En même temps, ton regard plongeait jusqu’au fond de moi-même, semblant vouloir prendre l’empreinte de mon image. Et comme je le sentais pénétrer, cherchant, fouillant, aspirant tout mon être, à ce moment-là je crus que le charme qui t’empêchait de voir était rompu. Il va me reconnaître, il va me reconnaître ! Mon âme entière tremblait à cette pensée.
Mais tu ne me reconnus pas. Non, tu ne me reconnus pas, et, à aucun moment, je ne te fus plus étrangère qu’en cette seconde, sans quoi jamais tu n’aurais pu faire ce que tu fis quelques minutes plus tard. Tu m’avais embrassée, embrassée encore une fois, passionnément. Je dus réparer le désordre de mes cheveux. Pendant que j’étais devant la glace – ah ! je crus m’évanouir de honte et d’effroi ! – je te vis, derrière moi, en train de glisser discrètement dans mon manchon quelques gros billets de banque. Comment ai-je été assez forte pour ne pas crier, ne pas te gifler à cet instant-là, moi qui t’aimais depuis mon enfance, moi, la mère de ton enfant, tu me payais pour cette nuit ! À tes yeux, j’étais une cocotte du Tabarin, rien de plus – et tu m’avais payée, oui, payée ! Ce n’était pas assez que tu m’eusses oubliée, il fallait encore que tu m’avilisses.
Je ramassai rapidement mes affaires. Je voulais m’en aller, m’en aller vite. Je souffrais trop.
J’avançai la main pour prendre mon chapeau ; il était sur le bureau, à côté du vase contenant les roses blanches, mes roses. À ce moment, un besoin, puissant, irrésistible, s’empara de moi ; je devais tenter encore une fois de réveiller tes souvenirs : « Ne voudrais-tu pas me donner une de tes roses blanches ? dis-je. – Volontiers ! » répondis-tu. Et immédiatement, tu en pris une. « Mais, peut-être est-ce une femme qui te les a données, une femme qui t’aime ? remarquai-je. – Peut-être, dis-tu, mais je l’ignore. Elles m’ont été données je ne sais par qui, c’est pourquoi je les aime tant. » Je te regardai. « Peut-être aussi viennent-elles d’une femme que tu as oubliée ? » Surpris, tu levas les yeux. Je te regardai fixement. « Reconnais-moi, reconnais-moi enfin », criait mon regard ! Mais tes yeux souriaient amicalement, sans comprendre. Tu m’embrassas encore une fois, mais tu ne me reconnus pas.

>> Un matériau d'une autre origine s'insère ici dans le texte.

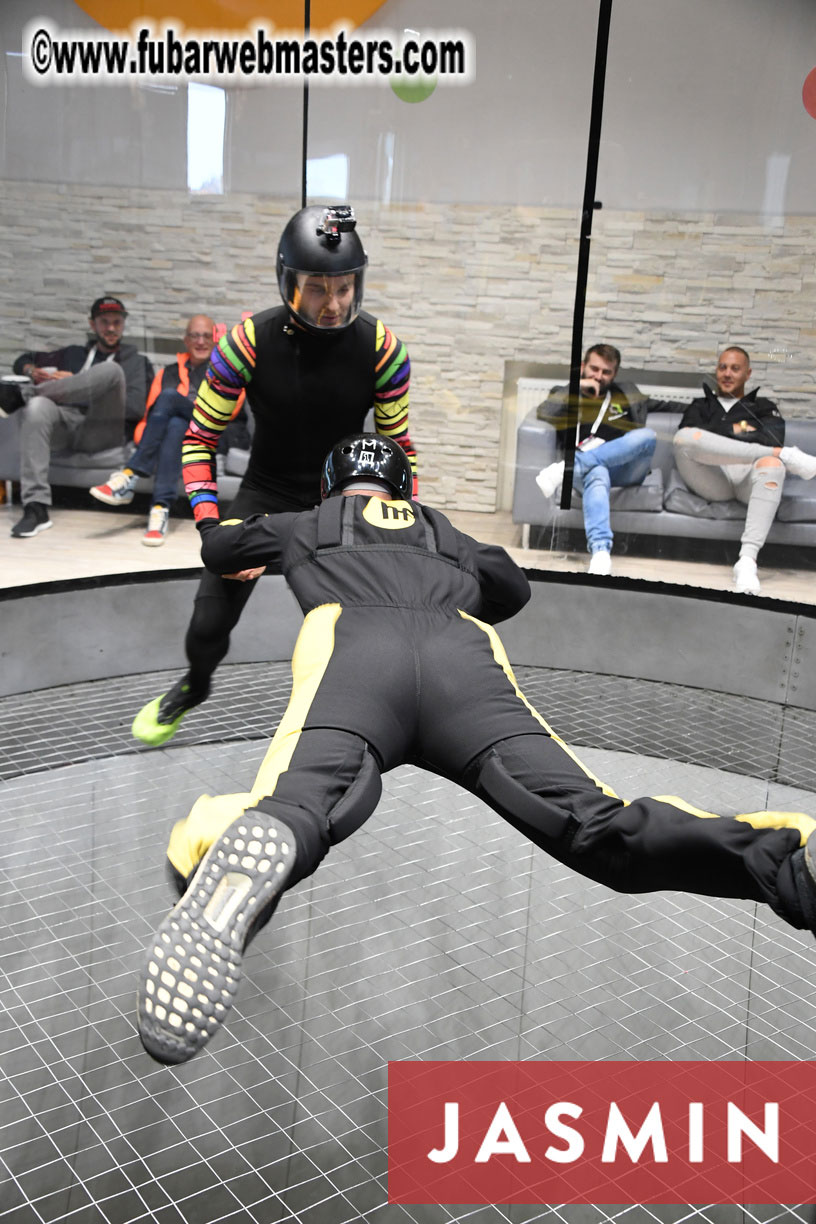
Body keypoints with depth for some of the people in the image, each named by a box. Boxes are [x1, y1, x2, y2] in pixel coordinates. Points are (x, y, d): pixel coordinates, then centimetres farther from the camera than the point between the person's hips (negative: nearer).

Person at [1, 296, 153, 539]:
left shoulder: (136, 361, 23)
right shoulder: (74, 353, 32)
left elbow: (136, 407, 5)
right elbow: (24, 361, 34)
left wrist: (83, 387, -2)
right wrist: (33, 372, 8)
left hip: (101, 431, -2)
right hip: (65, 424, 3)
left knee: (111, 370, -27)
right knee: (37, 406, -34)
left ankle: (22, 393, -23)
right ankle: (35, 508, -40)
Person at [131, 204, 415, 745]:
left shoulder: (382, 348, -18)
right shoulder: (250, 342, -21)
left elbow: (400, 447, -5)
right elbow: (200, 439, -12)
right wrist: (209, 523, -22)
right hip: (265, 494, 0)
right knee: (209, 627, -2)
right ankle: (195, 686, 36)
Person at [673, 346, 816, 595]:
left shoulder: (764, 407, 31)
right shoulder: (699, 407, 31)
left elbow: (773, 440, 8)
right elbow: (687, 438, 7)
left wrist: (718, 433, -2)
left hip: (751, 477, 0)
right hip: (713, 478, 0)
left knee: (772, 464, -37)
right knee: (684, 436, -30)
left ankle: (747, 560, -51)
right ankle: (788, 457, -28)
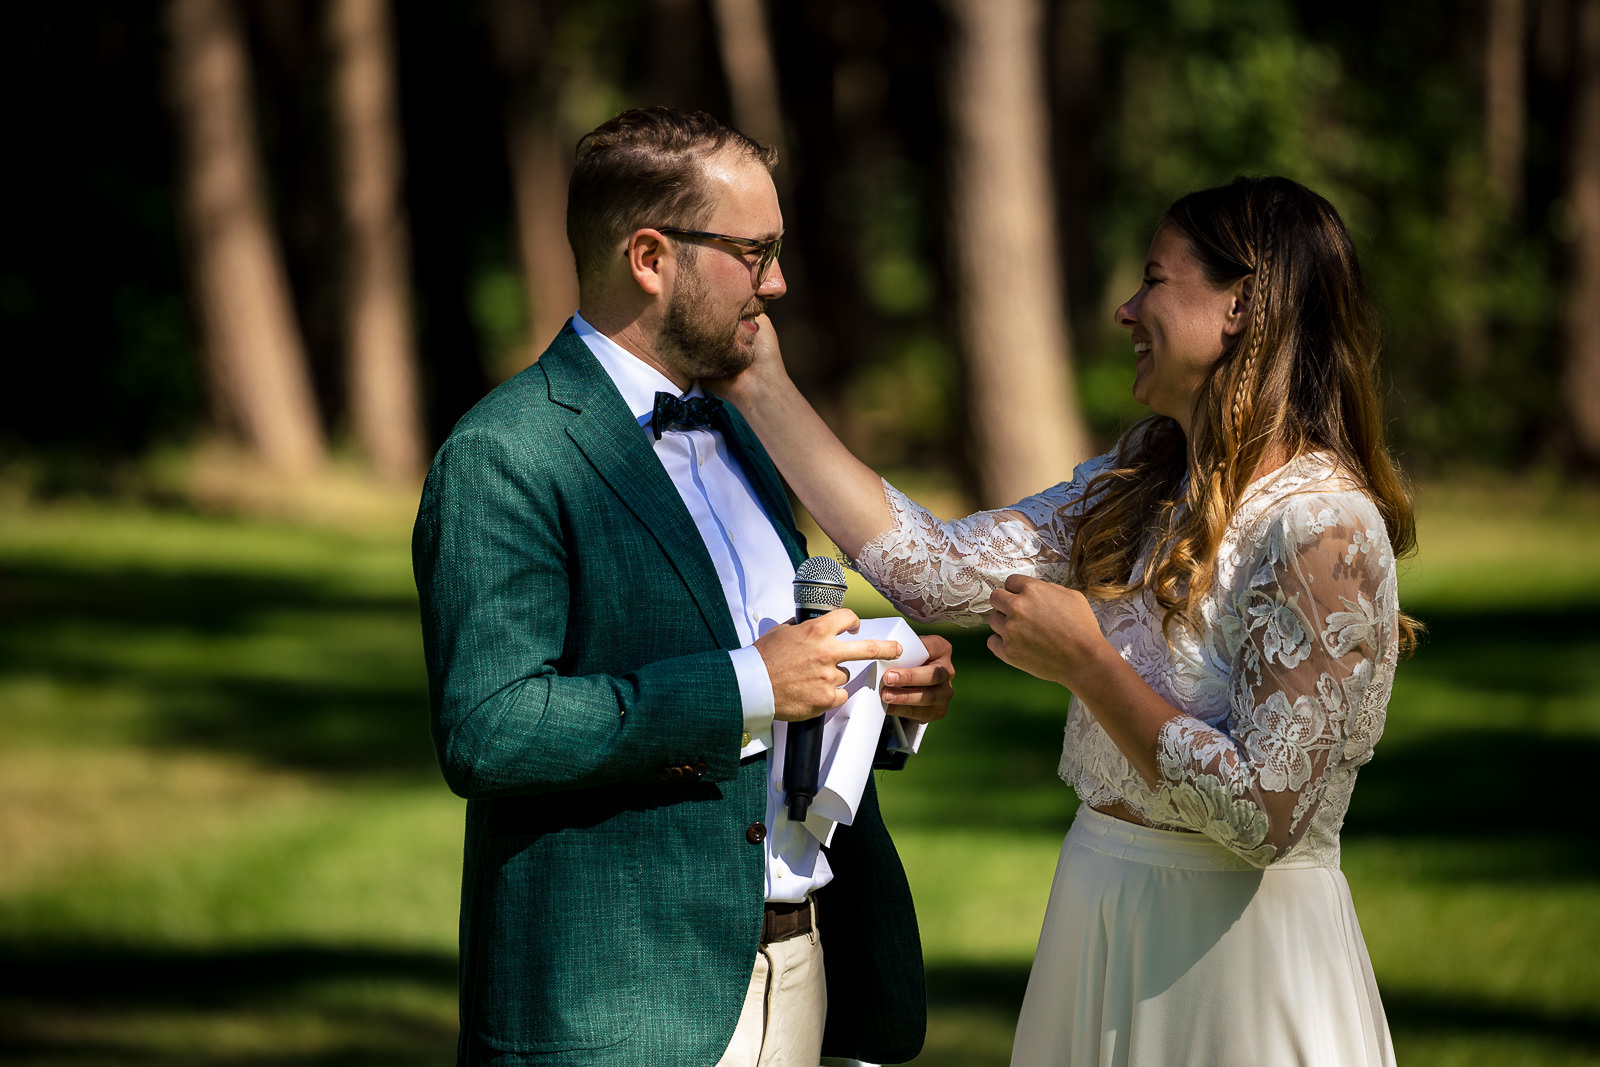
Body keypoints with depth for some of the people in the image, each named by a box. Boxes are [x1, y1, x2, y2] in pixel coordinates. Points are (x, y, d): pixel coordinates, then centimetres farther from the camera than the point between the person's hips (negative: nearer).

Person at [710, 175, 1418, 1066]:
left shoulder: (1324, 530, -20)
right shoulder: (1144, 485, 5)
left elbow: (1265, 812, -24)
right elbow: (936, 571, -1)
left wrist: (1086, 662, -18)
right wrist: (764, 389, 0)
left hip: (1232, 950, -8)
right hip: (1101, 920, 8)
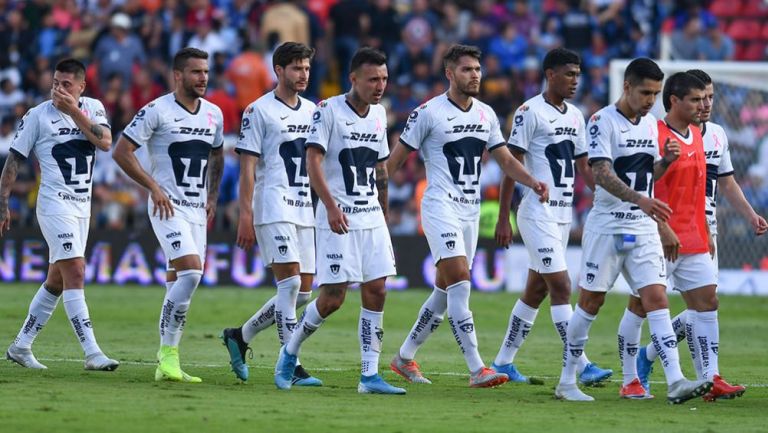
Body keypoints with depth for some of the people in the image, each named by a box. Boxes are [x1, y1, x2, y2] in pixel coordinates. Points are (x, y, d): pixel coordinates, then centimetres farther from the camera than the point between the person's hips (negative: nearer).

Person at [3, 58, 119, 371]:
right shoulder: (38, 115, -4)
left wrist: (74, 111, -15)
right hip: (55, 204, -6)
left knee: (57, 281, 11)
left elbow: (105, 142, -11)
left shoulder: (93, 108, 6)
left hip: (82, 206, 6)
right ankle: (92, 354, -20)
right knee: (75, 273, -15)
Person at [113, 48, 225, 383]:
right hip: (168, 207, -6)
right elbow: (121, 151, -9)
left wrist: (212, 196, 15)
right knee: (191, 271, -21)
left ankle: (166, 363, 11)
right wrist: (153, 186, -13)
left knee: (179, 285, 6)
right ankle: (168, 354, -16)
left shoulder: (213, 114, 11)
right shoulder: (156, 111, -9)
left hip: (197, 210, 6)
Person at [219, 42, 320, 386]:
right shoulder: (259, 111, -4)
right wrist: (246, 218, -13)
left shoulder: (312, 111, 16)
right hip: (273, 208, -7)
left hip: (305, 212, 7)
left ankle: (240, 336, 22)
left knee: (302, 292, 5)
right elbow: (248, 168, -7)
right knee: (290, 282, -15)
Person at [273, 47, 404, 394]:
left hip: (372, 218, 6)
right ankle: (289, 353, 14)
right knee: (333, 297, -8)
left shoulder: (379, 114, 12)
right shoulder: (328, 111, -9)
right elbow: (313, 161, -16)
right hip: (338, 220, -6)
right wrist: (331, 206, -26)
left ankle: (369, 375, 2)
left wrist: (385, 215, 22)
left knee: (376, 292, -1)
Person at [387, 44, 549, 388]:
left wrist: (533, 183, -4)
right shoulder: (428, 112, -7)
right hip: (440, 207, -7)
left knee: (445, 290, 10)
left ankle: (405, 357, 26)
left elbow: (505, 160, 14)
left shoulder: (486, 115, 11)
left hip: (470, 211, 7)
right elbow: (396, 157, -2)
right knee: (459, 281, -19)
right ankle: (477, 370, -23)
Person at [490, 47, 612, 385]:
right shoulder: (530, 112, -10)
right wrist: (503, 218, -14)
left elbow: (584, 168, 19)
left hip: (563, 214, 8)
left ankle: (503, 362, 19)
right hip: (538, 213, -8)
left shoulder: (576, 116, 13)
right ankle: (581, 365, -15)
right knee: (561, 286, -12)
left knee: (536, 290, 11)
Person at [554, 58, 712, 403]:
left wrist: (666, 161, 0)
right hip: (607, 227, -5)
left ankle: (675, 382, -16)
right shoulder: (603, 121, -10)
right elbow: (601, 174, -22)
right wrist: (640, 199, -34)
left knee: (656, 298, -7)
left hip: (644, 228, 5)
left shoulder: (650, 124, 12)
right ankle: (567, 381, 15)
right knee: (591, 302, 2)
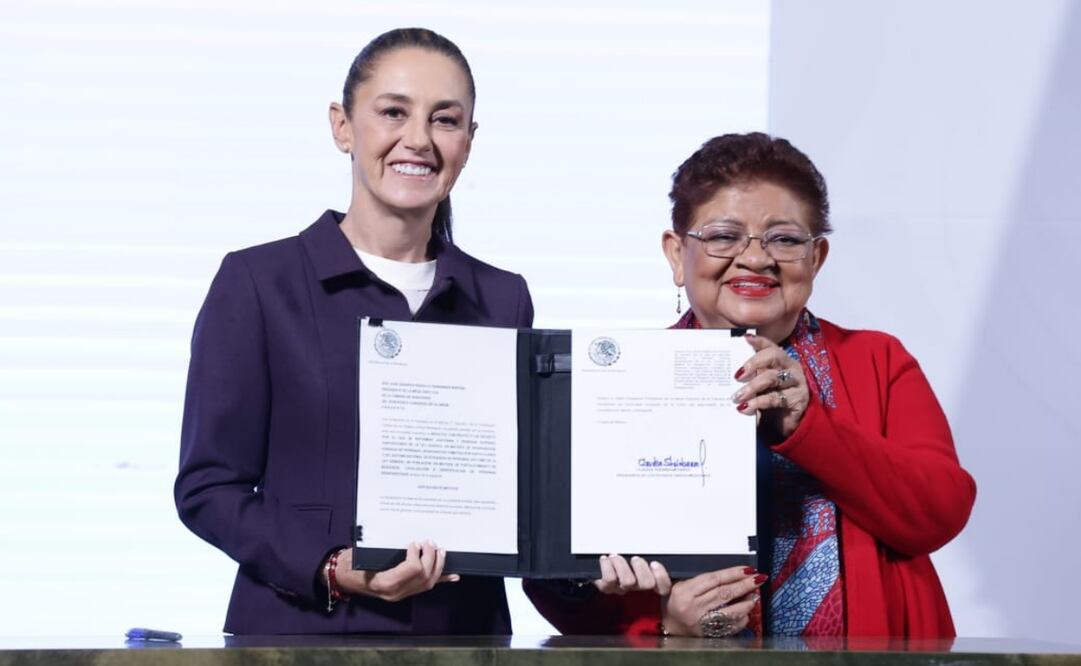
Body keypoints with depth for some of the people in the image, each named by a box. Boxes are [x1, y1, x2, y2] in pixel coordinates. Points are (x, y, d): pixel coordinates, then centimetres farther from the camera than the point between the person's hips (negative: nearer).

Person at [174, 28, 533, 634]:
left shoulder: (504, 300, 14)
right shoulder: (258, 283, 2)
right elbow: (208, 486, 0)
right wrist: (332, 569, -14)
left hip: (465, 631, 3)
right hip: (301, 632, -3)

Je me dirigeai rapidement vers la porte, car je sentais les larmes me monter aux yeux, et, cela, il ne fallait pas que tu le visses. Dans l’antichambre, tellement j’étais sortie avec précipitation, je faillis buter contre Johann, ton domestique. Effrayé, il fit en hâte un bond sur le côté et ouvrit brusquement la porte pour me laisser passer. Et comme je le regardais, durant cet instant, entends-tu ? durant cette unique seconde, comme, les larmes aux yeux, je regardais cet homme âgé, je vis une lueur soudaine palpiter dans son regard. Dans l’espace d’une seconde, entends-tu ? dans l’espace de cette unique seconde, ton vieux domestique m’a reconnue, lui qui depuis mon enfance ne m’avait pas vue. Je me serais mise à genoux, je lui aurais baisé les mains ! J’arrachai vite de mon manchon les billets de banque avec lesquels tu m’avais flagellée et je les lui glissai dans la main. Il tremblait, me regardait avec effroi ; en cette seconde, il m’a peut-être mieux comprise que toi dans toute ton existence. Tous les hommes, tous, m’ont gâtée ; tous se sont montrés bons envers moi ; toi, toi seul tu m’as oubliée, toi, toi seul, tu ne m’as jamais reconnue.
Mon enfant est mort, notre enfant. À présent, je n’ai plus personne au monde, personne à aimer que toi. Mais qu’es-tu pour moi, toi qui jamais ne me reconnais, toi qui passes à côté de moi comme on passe au bord de l’eau, toi qui marches sur moi comme sur une pierre, toi qui toujours vas, qui toujours poursuis ta route et me laisses dans l’attente éternelle ? Un jour je crus te tenir, tenir en cet enfant l’être fuyant que tu es. Mais c’était ton enfant : pendant la nuit, il m’a quittée cruellement pour aller en voyage ; il m’a oubliée et jamais il ne reviendra ! De nouveau je suis seule, plus seule que jamais ; je n’ai rien, plus rien de toi, rien – plus d’enfant, pas une ligne, pas un mot, pas un souvenir, et si quelqu’un prononçait mon nom devant toi, il n’aurait pour toi aucune signification.